Eating the Forbidden Fruit of Truth Part 4

Continued from Part 3.

Having tasted the forbidden fruit of truth, I couldn’t close my eyes ever again. Action needed to be done. I worked on a reform proposal during the deployment, and I arranged a meeting with the pastor upon my return. I first went home on leave.

During my time home, I suffered an emotional meltdown. I was overwhelmed with the realization those whom I trusted the most lied to me about the most important things. I returned rested and recovered. The pastor left his desk and actually sat in the chair next to me – something he rarely did. The pastor then informed me my reform proposal was rejected in its entirety. I was floored. I thought for sure because I had been involved with the ministry as long as I had, plus was considered an elder, the leadership would listen to me.

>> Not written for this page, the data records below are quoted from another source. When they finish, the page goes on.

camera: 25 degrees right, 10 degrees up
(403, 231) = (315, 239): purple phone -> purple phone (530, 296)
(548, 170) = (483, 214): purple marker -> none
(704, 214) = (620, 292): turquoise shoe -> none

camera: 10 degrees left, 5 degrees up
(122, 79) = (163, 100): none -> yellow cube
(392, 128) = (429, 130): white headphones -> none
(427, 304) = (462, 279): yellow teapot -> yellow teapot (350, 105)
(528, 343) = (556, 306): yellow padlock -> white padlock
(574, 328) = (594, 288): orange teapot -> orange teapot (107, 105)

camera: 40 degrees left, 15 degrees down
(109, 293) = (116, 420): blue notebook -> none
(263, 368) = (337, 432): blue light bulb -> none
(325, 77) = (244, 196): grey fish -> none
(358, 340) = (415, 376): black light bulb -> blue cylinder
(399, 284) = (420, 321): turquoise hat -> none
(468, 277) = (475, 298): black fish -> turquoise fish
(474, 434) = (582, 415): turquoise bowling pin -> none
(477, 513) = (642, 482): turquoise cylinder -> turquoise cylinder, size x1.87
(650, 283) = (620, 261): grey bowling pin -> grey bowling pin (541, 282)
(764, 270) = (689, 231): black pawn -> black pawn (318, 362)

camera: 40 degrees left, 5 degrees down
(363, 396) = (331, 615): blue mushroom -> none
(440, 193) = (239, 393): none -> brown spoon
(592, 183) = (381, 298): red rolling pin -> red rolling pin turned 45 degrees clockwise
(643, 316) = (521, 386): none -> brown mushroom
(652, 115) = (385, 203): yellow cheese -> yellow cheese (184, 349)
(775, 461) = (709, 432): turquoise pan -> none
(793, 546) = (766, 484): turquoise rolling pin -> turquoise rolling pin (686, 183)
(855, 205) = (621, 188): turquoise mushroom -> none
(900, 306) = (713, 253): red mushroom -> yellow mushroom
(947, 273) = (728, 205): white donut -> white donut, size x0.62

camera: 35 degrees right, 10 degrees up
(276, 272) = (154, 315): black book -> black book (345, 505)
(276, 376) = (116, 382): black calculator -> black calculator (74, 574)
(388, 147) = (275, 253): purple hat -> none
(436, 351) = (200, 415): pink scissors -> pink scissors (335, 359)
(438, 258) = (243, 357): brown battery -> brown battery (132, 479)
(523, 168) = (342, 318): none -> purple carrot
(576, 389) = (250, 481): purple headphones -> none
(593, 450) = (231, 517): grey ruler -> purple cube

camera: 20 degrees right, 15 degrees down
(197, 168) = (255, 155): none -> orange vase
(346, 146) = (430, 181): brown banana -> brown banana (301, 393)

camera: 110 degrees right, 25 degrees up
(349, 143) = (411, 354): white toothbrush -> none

I was dead wrong.

A few months would pass before I finally found my exit. While I waited, I continued to read and interact with those on the website, realizing I couldn’t continue the charade of being in a ministry built on corruption and lies.

My moment came on March 19, 2003. A church meeting was held where we were all issued 3×5 cards where we were to mark YES or NO concerning our confidence in the leadership. I wrestled with the decision, but I believe at that instant God told me to write NO on the 3×5 card. It was time to leave.

Truth isn’t always pleasant. At the same time, truth is liberating. I have no regrets eating that forbidden fruit.

Rescuing Randy is one mother’s story about the harm caused by L.R. Davis, who started as a United Pentecostal Church minister.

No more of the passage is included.